Why Golden Geese make such tempting targets
There’s something about the Home page that seems to inspire shortsighted behavior. When I sit in on meetings about Home page design, I often find the phrase “killing the golden goose” running through my head.3
3 I always thought that the phrase came from the story of Jack and the Beanstalk. In fact, Jack’s Giant did have a goose that laid golden eggs, but nobody tried to kill it. The senseless slaughter occurs in one of Aesop’s fables, and there’s not much to it, plot-wise: Man finds goose, man gets greedy, man kills goose, man gets no more eggs. Moral: “Greed often overreaches itself.”
The worst of these behaviors, of course, is the tendency to try to promote everything.
The problem with promoting things on the Home page is that it works too well. Anything with a prominent Home page link is virtually guaranteed to get more traffic—usually a great deal more—leading all of the site’s stakeholders to think, “Why don’t I have one?”
The problem is, the rewards and the costs of adding more things to the Home page aren’t shared equally. The section that’s being promoted gets a huge gain in traffic, while the overall loss in effectiveness of the Home page as it gets more cluttered is shared by all sections.
It’s a perfect example of the tragedy of the commons.4 The premise is simple:
4 The concept, originated by nineteenth-century amateur mathematician William Forster Lloyd, was popularized in a classic essay on overpopulation by biologist Garrett Hardin (“The Tragedy of the Commons,” Science, December 1968).
Any shared resource (a “commons”) will inevitably be destroyed by overuse.
Take a town pasture, for example. For each animal a herdsman adds to the common pasture, he receives all proceeds from the sale of the animal—a positive benefit of +1. But the negative impact of adding an animal—its contribution to overgrazing—is shared by all, so the impact on the individual herdsman is less than –1.
The only sensible course for each herdsman is to add another animal to the herd. And another, and another—preferably before someone else does.
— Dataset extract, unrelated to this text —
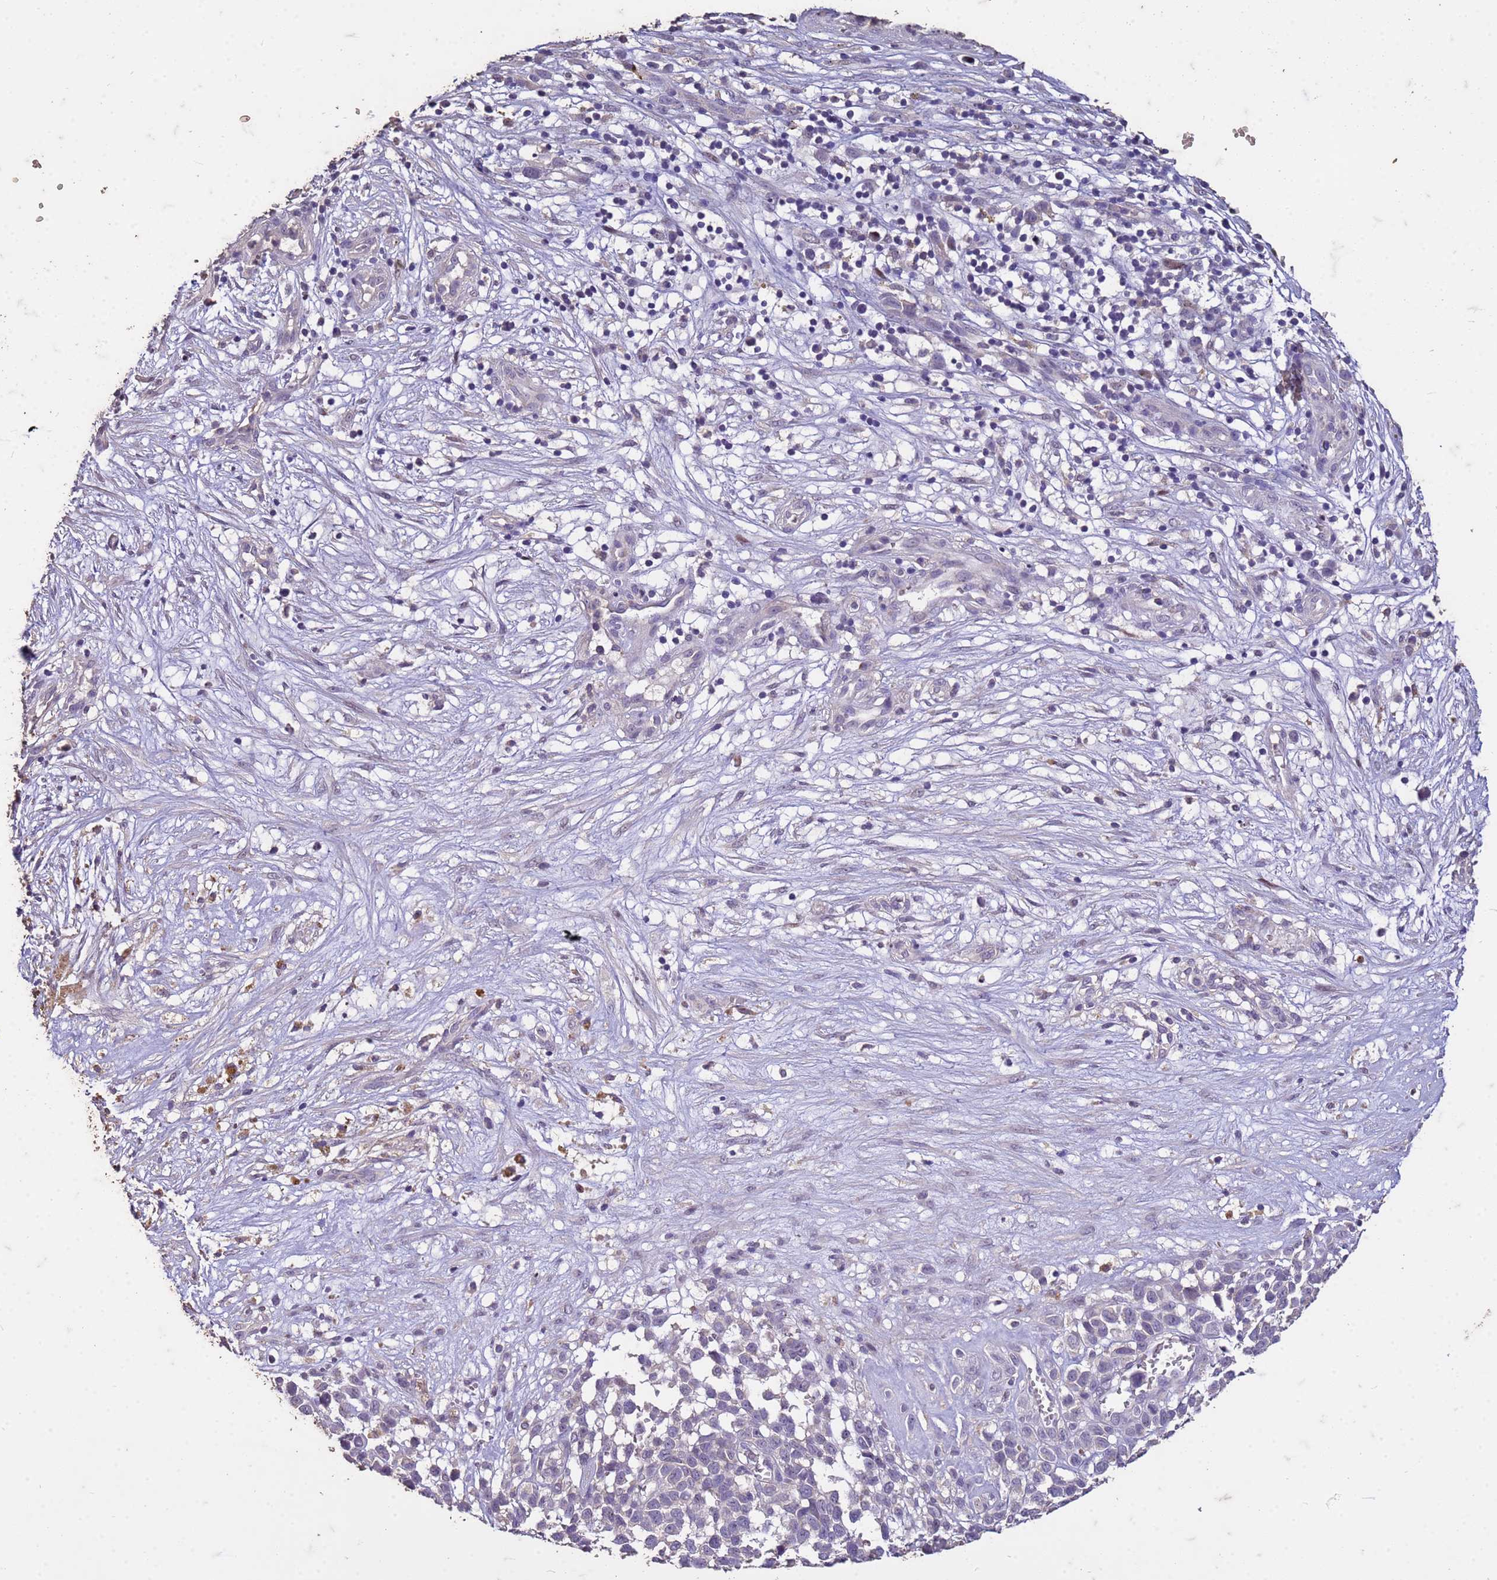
{"staining": {"intensity": "negative", "quantity": "none", "location": "none"}, "tissue": "melanoma", "cell_type": "Tumor cells", "image_type": "cancer", "snomed": [{"axis": "morphology", "description": "Malignant melanoma, NOS"}, {"axis": "topography", "description": "Nose, NOS"}], "caption": "A micrograph of malignant melanoma stained for a protein exhibits no brown staining in tumor cells.", "gene": "FAM184B", "patient": {"sex": "female", "age": 48}}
And sin
ce each rational herdsman will reach the same conclusion, the commons is doomed.
Preserving the Home page from promotional overload requires constant vigilance, since it usually happens gradually, with the slow, inexorable addition of just...one...more...thing.
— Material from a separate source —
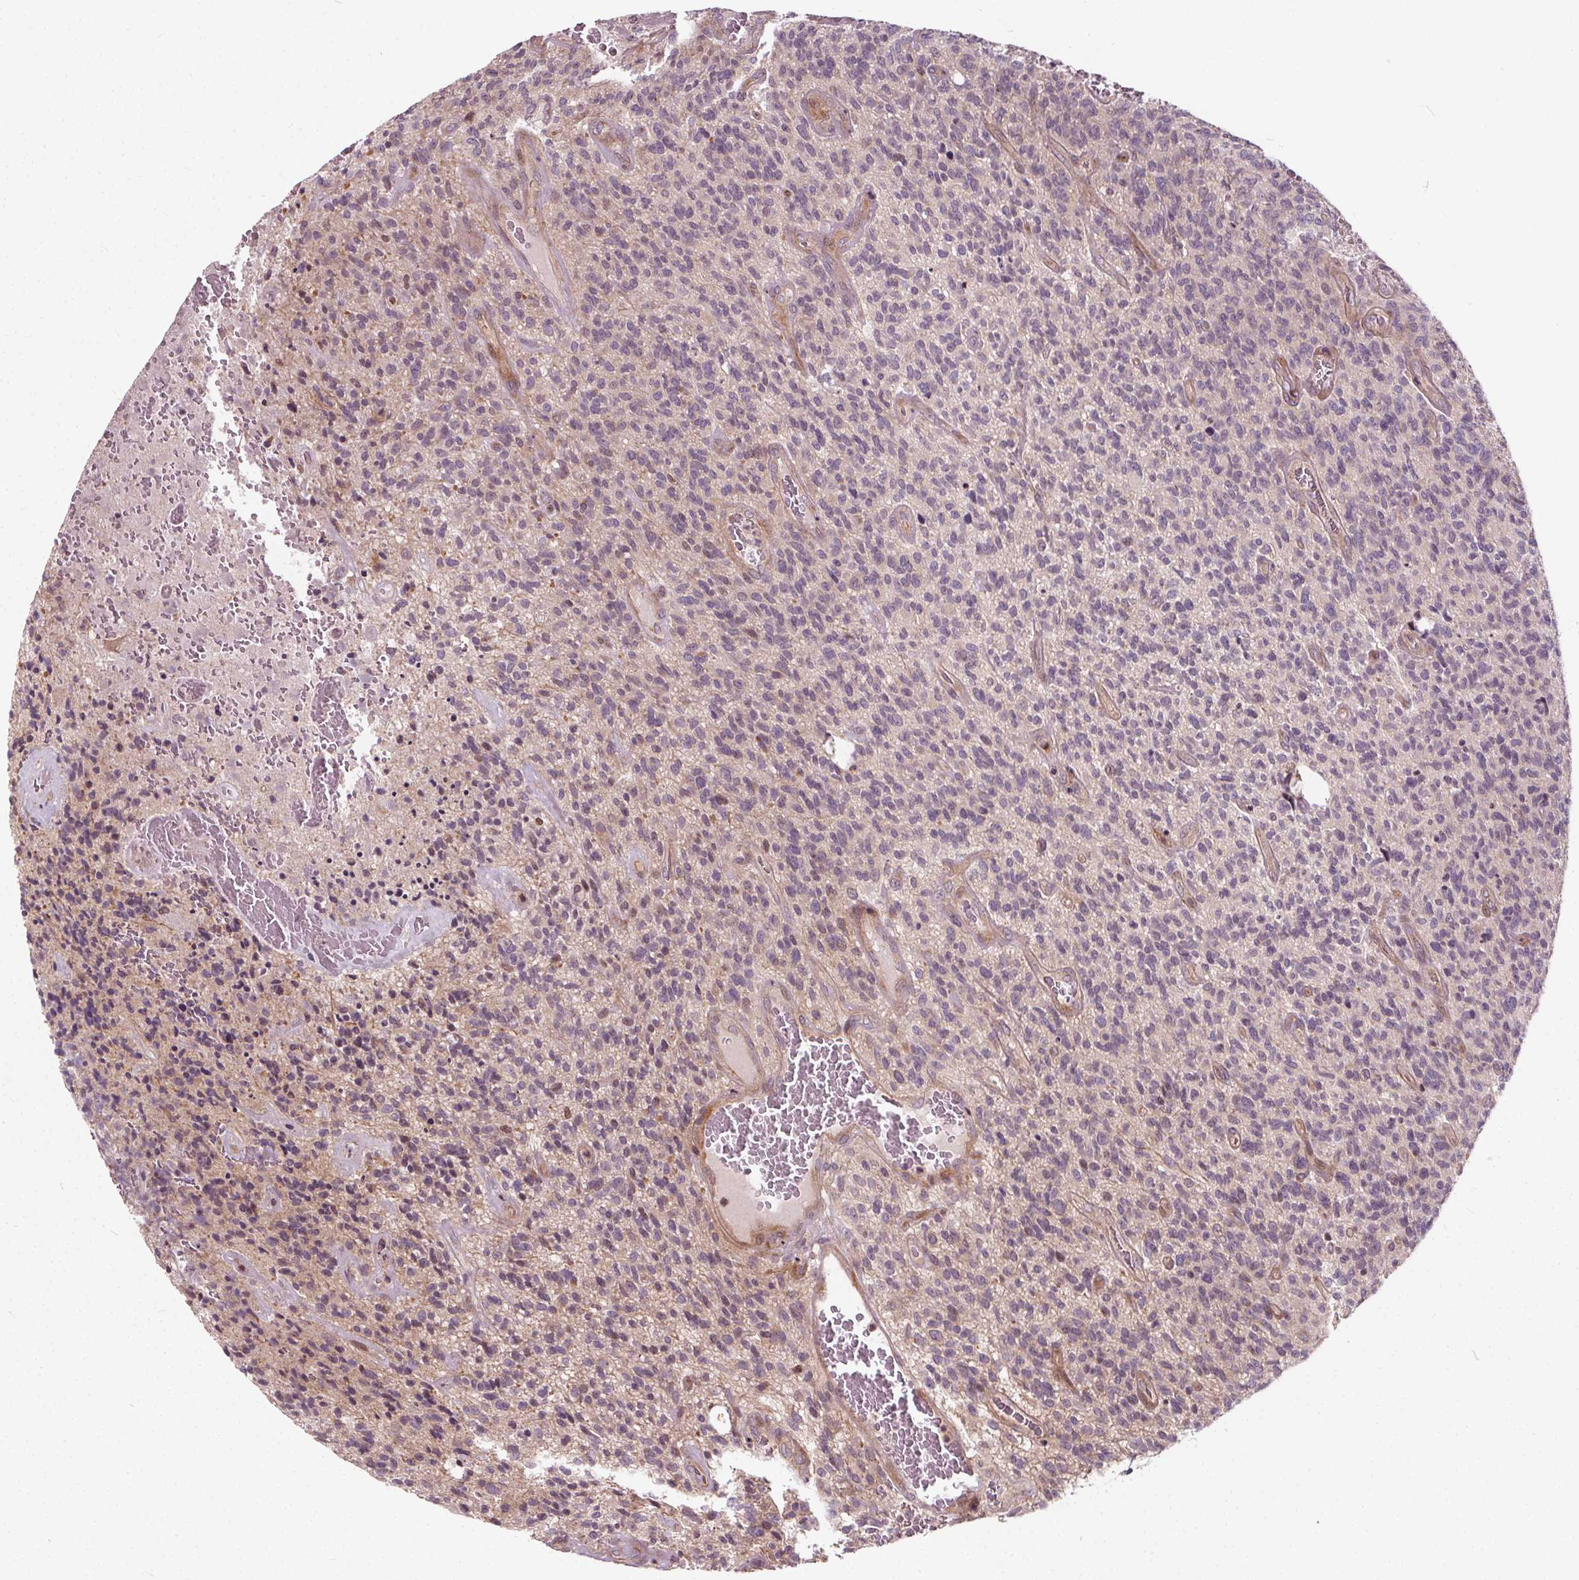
{"staining": {"intensity": "negative", "quantity": "none", "location": "none"}, "tissue": "glioma", "cell_type": "Tumor cells", "image_type": "cancer", "snomed": [{"axis": "morphology", "description": "Glioma, malignant, High grade"}, {"axis": "topography", "description": "Brain"}], "caption": "The IHC photomicrograph has no significant expression in tumor cells of malignant glioma (high-grade) tissue. The staining is performed using DAB (3,3'-diaminobenzidine) brown chromogen with nuclei counter-stained in using hematoxylin.", "gene": "INPP5E", "patient": {"sex": "male", "age": 76}}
All the stakeholders need to be educated about the danger of overgrazing the Home page and offered other methods of driving traffic, like cross-promoting from other popular pages or taking turns using the same space on the Home page.
Making Sure You Got them Right
Chapter 8. “The Farmer and the Cowman Should Be Friends”
WHY MOST ARGUMENTS ABOUT USABILITY ARE A WASTE OF TIME, AND HOW TO AVOID THEM
One man likes to push a plough The other likes to chase a cow But that’s no reason why they can’t be friends!
—OKLAHOMA!, OSCAR HAMMERSTEIN II
Left to their own devices, Web teams aren’t notoriously successful at making decisions about usability questions. Most teams end up spending a lot of precious time rehashing the same issues over and over.
Consider this scene:
I usually call these endless discussions “religious debates,” because they have a lot in common with most discussions of religion and politics: They consist largely of people expressing strongly held personal beliefs about things that can’t be proven—supposedly in the interest of agreeing on the best way to do something important (whether it’s attaining eternal peace, governing effectively, or just designing Web pages). And, like most religious debates, they rarely result in anyone involved changing his or her point of view.